The Certified Information Systems Auditor (CISA) Exam Overview
Is your organization's critical information protected? ...Really? Without comprehensive security plans, policies, and procedures, your organization's information security could be missing something. And that's all it takes for the worst to happen. As a Certified Information Systems Auditor (CISA), you'll perform a business-critical function -- assess your organization's IT and business systems to ensure they are monitored, controlled, and protected.
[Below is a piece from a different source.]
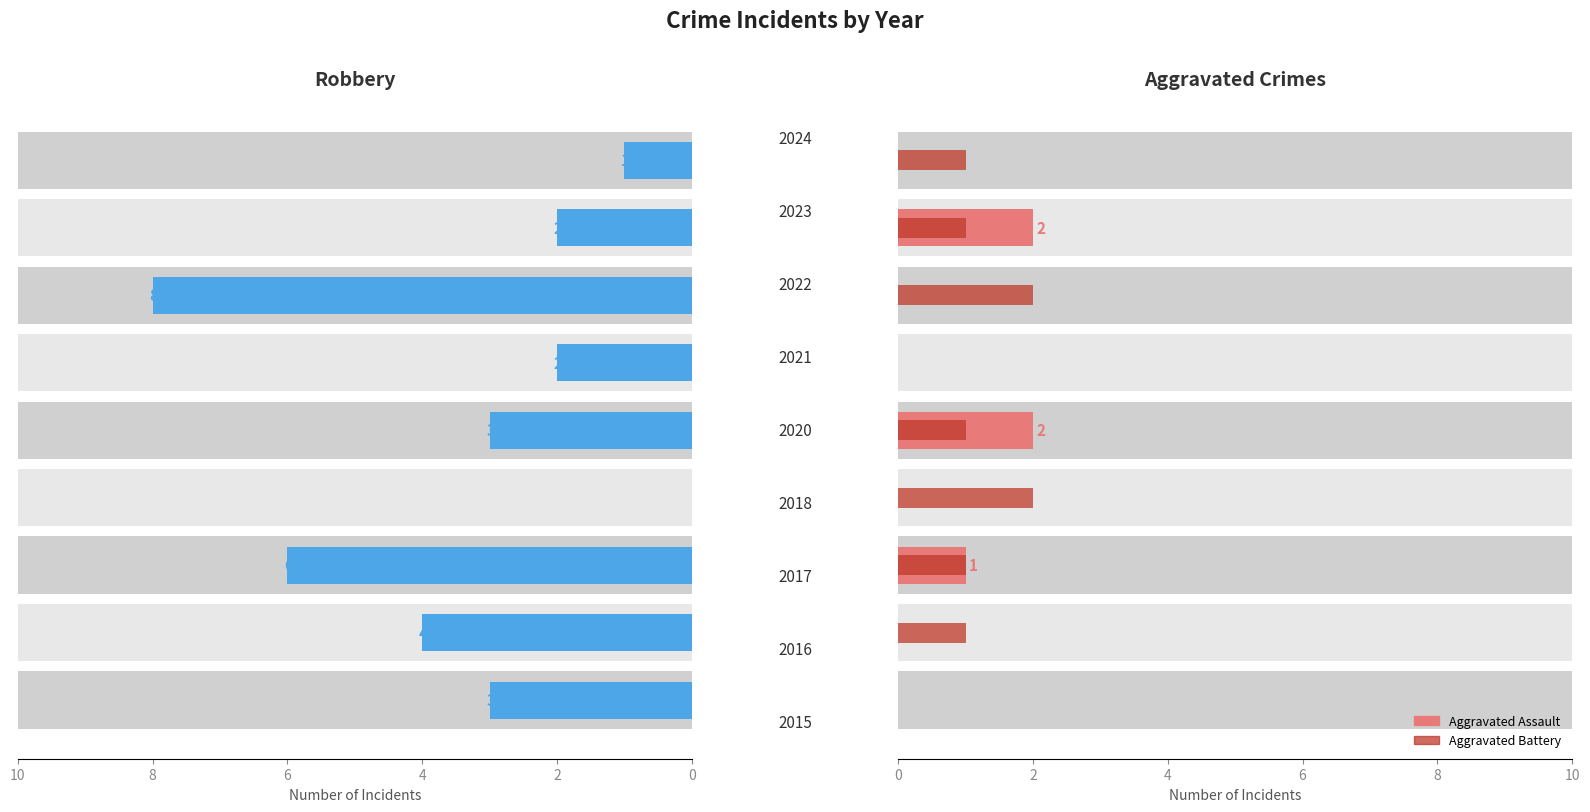

Is it true that Aggravated Battery equals 0 at 0?

True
These are valuable skills... and CISA is a valuable certification. There is rapidly growing demand for skilled CISAs. CISA is on the level of CISSP and CCIE in prestige and in the way it distinguishes you from your peers. It's globally recognized within the IT industry and beyond. It's used by the US Department of Defense and others as a minimum requirement for many high-end security positions. And studies have found that just having the CISA credential can increase your salary.
The Certified Information Systems Auditor (CISA) Exam is a professional certification exam offered by the ISACA (Information Systems Audit and Control Association) for individuals who want to demonstrate their knowledge and skills in the field of information systems audit, control, and security. The exam is based on the ISACA's CISA Job Practice, which covers five domains:
- The Process of Auditing Information Systems
- Governance and Management of IT
- Information Systems Acquisition, Development, and Implementation
- Information Systems Operations, Maintenance, and Support
- Protection of Information Assets
The CISA exam is a computer-based test consisting of 150 multiple-choice questions. Candidates have four hours to complete the exam. A passing score is 450 out of a possible 800 points. The exam is offered four times a year, in the months of January, April, July, and October.
To be eligible to take the CISA exam, candidates must have at least five years of professional experience in information systems audit, control, or security, of which at least three years must be in a management, professional, or supervisory capacity. Additionally, candidates must agree to adhere to ISACA's Code of Professional Ethics.
The CISA certification is valid for three years and must be renewed every three years by earning continuing professional education (CPE) credits and paying an annual maintenance fee.
Passing the CISA Exam and meeting the experience requirement is a good way to demonstrate to employers and clients that you have a strong understanding of information systems audit, control, and security and that you are committed to maintaining your knowledge and skills in this field.